> [REQUIREMENT]:
Can you turn every line in the rows below into one numbered list, skipping blank lines and leaving out the pictures?

> [LISTED ENTRIES]:
....

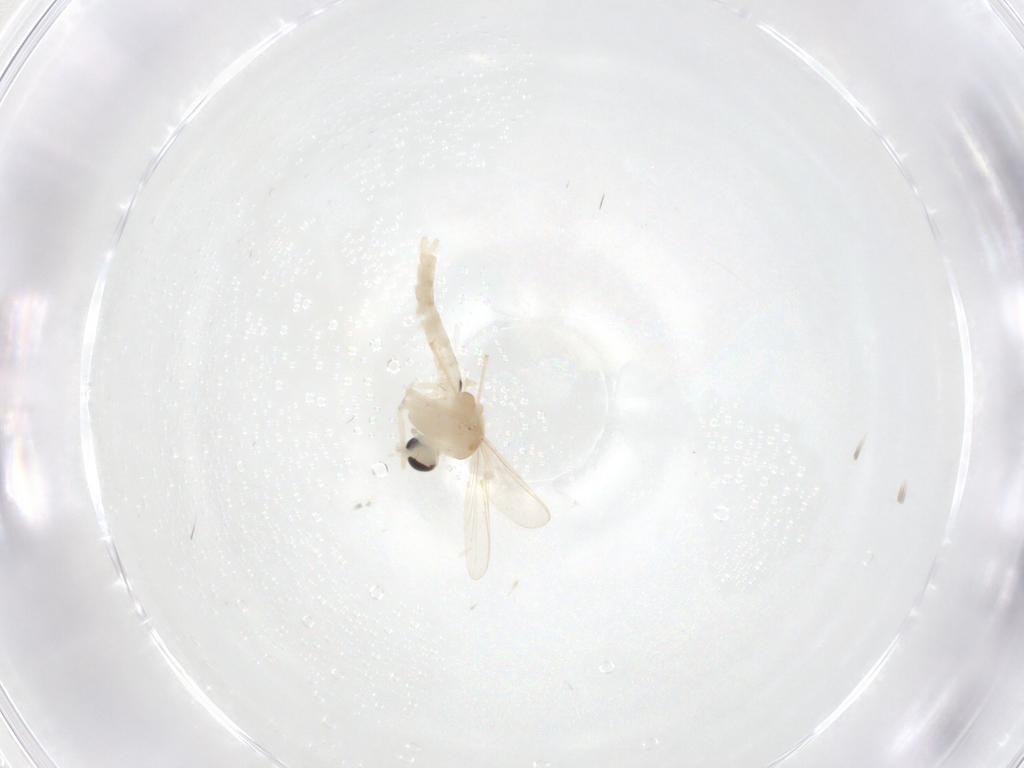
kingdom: Animalia
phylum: Arthropoda
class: Insecta
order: Diptera
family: Chironomidae
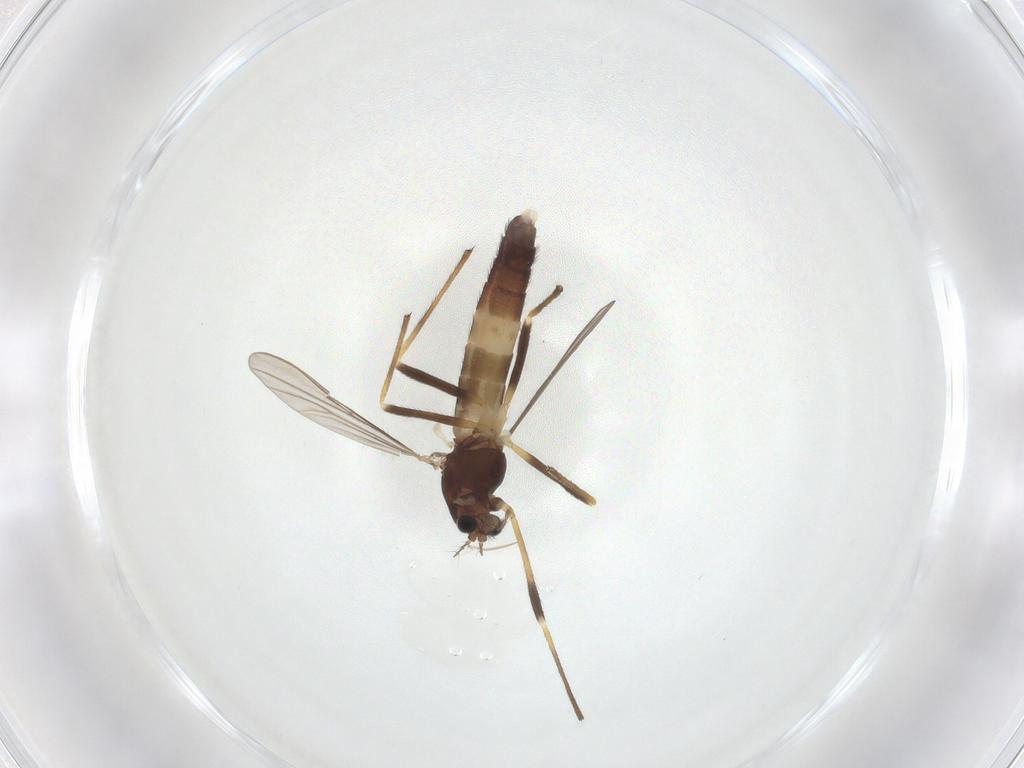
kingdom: Animalia
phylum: Arthropoda
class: Insecta
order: Diptera
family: Chironomidae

....

> [RESULT]:
1. kingdom: Animalia
2. phylum: Arthropoda
3. class: Insecta
4. order: Diptera
5. family: Chironomidae
6. kingdom: Animalia
7. phylum: Arthropoda
8. class: Insecta
9. order: Diptera
10. family: Chironomidae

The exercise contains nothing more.